Search code examples
pythondataframemode

How to groupby().transform() to find mode in dataframe?


I have a dataframe like:

lst = [["High", "A"], ["High", "A"], ["High", "B"],["Medium", "A"], ["Medium", "B"], ["Medium", "C"]]

df = pd.DataFrame(lst, columns =["Class", "Grade"])

I need to get the mode (majority vote) of "Grade" in each "Class". If it's a tie vote, assign "x".

Below is what I expect to get:

Class Grade Majority_vote
High A A
High A A
High B A
Medium A x
Medium B x
Medium C x

This is my code:

df['majority_vote'] = df.groupby(['Class'])['Grade'].transform(lambda x: x.mode()[0])

I think the code will return 'nan' if it's a tie vote. Then, I will change 'nan' to 'x' later.

However, what I get is below:

Class Grade Majority_vote
High A A
High A A
High B A
Medium A A
Medium B A
Medium C A

At class "Medium", the code returns the 1st element ("A") instead of 'nan'.

Any other method is appreciated. Could you please help me? Thank you in advance.


Solution

  • The issue with using x.mode()[0] is that pd.Series(['A', 'B', 'C']).mode() evaluates to ['A', 'B', 'C']. Meanwhile, pd.Series(['A', 'A', 'B']).mode() evaluates to ['A'].

    Here is a function that will return the mode (if there is only one) and "x" if there is a tie (i.e., multiple modes).

    import pandas as pd
    lst = [["High", "A"], ["High", "A"], ["High", "B"],["Medium", "A"], ["Medium", "B"], ["Medium", "C"]]
    df = pd.DataFrame(lst, columns=["Class", "Grade"])
    
    def get_mode_or_x(series):
        mode = series.mode()
        if mode.size == 1:
            return mode[0]
        return "x"
    
    df.loc[:, "majority_vote"] = df.groupby("Class")["Grade"].transform(get_mode_or_x)
    
    index Class Grade majority_vote
    0 High A A
    1 High A A
    2 High B A
    3 Medium A x
    4 Medium B x
    5 Medium C x
........
Work required:
Please quote the thread on finding a group's mode with pandas word for word, beginning at the words "Below is what" and stopping after "df.groupby(['Class'])['Grade'].transform(lambda x: x.mode()[0])".

Supplied data:
........
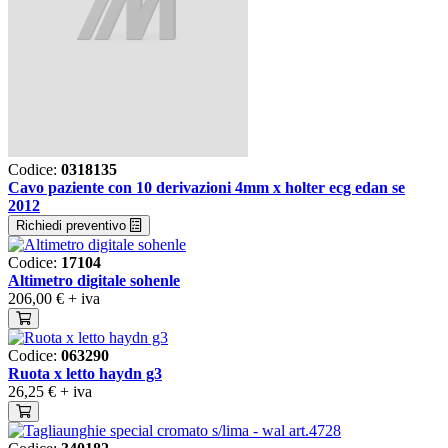
Codice:
0318135
Cavo paziente con 10 derivazioni 4mm x holter ecg edan se
2012
Richiedi preventivo
Codice:
17104
Altimetro digitale sohenle
206,00 €
+ iva
Codice:
063290
Ruota x letto haydn g3
26,25 €
+ iva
........
Exercise solution:
Below is what I expect to get:

Class Grade Majority_vote
High A A
High A A
High B A
Medium A x
Medium B x
Medium C x

This is my code:

df['majority_vote'] = df.groupby(['Class'])['Grade'].transform(lambda x: x.mode()[0])